Assessment rubric (10-point scale, adaptable)
- Stakeholder coverage and rights analysis (0–2).
- Completeness and prioritization of lifecycle risks (0–2).
- Specificity and feasibility of mitigations with ownership (0–2).
- Measurement plan quality (indicators, thresholds, monitoring cadence) (0–2).
- Clarity of residual risk rationale and traceability to principles/frameworks (0–2).
Facilitation guidance
- Keep teams on time using visible timers.
- Prompt for evidence and traceability: “Which principle or risk category does this address?” “How will you know it works?”
- Intervene on unsupported claims; request data, pilots, or uncertainty notation.
- Ensure inclusion: rotate speaking opportunities, invite advocate roles early.
- Avoid legal advice; encourage documenting compliance questions for specialist review.

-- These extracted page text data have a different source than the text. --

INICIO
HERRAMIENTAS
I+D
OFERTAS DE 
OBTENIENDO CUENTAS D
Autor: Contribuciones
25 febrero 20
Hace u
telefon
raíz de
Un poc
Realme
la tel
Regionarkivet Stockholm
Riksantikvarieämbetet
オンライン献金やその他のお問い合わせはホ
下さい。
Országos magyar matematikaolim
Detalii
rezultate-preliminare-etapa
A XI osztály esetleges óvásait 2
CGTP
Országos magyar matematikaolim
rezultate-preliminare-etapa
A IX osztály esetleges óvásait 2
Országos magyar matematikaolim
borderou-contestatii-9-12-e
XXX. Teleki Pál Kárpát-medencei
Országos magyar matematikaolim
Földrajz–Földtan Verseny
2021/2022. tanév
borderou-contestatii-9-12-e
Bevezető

Accessibility and inclusion
- Provide all materials in accessible digital formats (screen-reader compatible, high-contrast, large-print versions).
- Offer remote participation via captioned video, shared documents, and structured turn-taking.

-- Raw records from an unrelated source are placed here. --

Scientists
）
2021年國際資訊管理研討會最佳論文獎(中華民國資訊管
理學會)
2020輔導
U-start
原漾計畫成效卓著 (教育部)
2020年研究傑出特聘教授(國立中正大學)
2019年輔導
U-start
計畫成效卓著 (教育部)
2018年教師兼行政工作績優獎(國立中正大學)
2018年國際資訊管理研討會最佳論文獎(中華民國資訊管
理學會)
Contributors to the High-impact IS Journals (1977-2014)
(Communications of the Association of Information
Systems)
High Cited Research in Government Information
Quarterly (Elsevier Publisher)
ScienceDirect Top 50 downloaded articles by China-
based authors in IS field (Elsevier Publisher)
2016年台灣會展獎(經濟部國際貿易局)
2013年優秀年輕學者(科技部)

- Use plain language in briefs; minimize jargon and define terms.
Risk and ethics safeguards for the activity
- Use fictional or sanitized cases and synthetic data.
- Prohibit sharing real candidate or employee data.
- Establish discussion norms to prevent stereotyping or bias reinforcement.
Variations
- Technical track: Add hands-on fairness auditing with sample metrics on a toy dataset.
- Policy track: Replace Step 6 with drafting a governance policy addendum and an incident response playbook.
- 60-minute version: Combine Steps 4 and 5 (15 minutes), shorten Step 6 (10 minutes), and reduce peer review (5 minutes).
- 120-minute version: Add evidence-gathering sprints (e.g., identify needed data, design a small A/B pilot and evaluation plan).
Suggested references for alignment (non-exhaustive)
- NIST AI Risk Management Framework 1.0 (risk identification, measurement, mitigation, and governance).
- OECD AI Principles (human-centered values, transparency, robustness, accountability).
- UNESCO Recommendation on the Ethics of AI (human rights–based approach and societal well-being).
- ISO/IEC 23894:2023 (process guidance for AI risk management).
Note
This activity supports learning about ethical analysis and governance of AI systems. It does not substitute for legal or regulatory advice.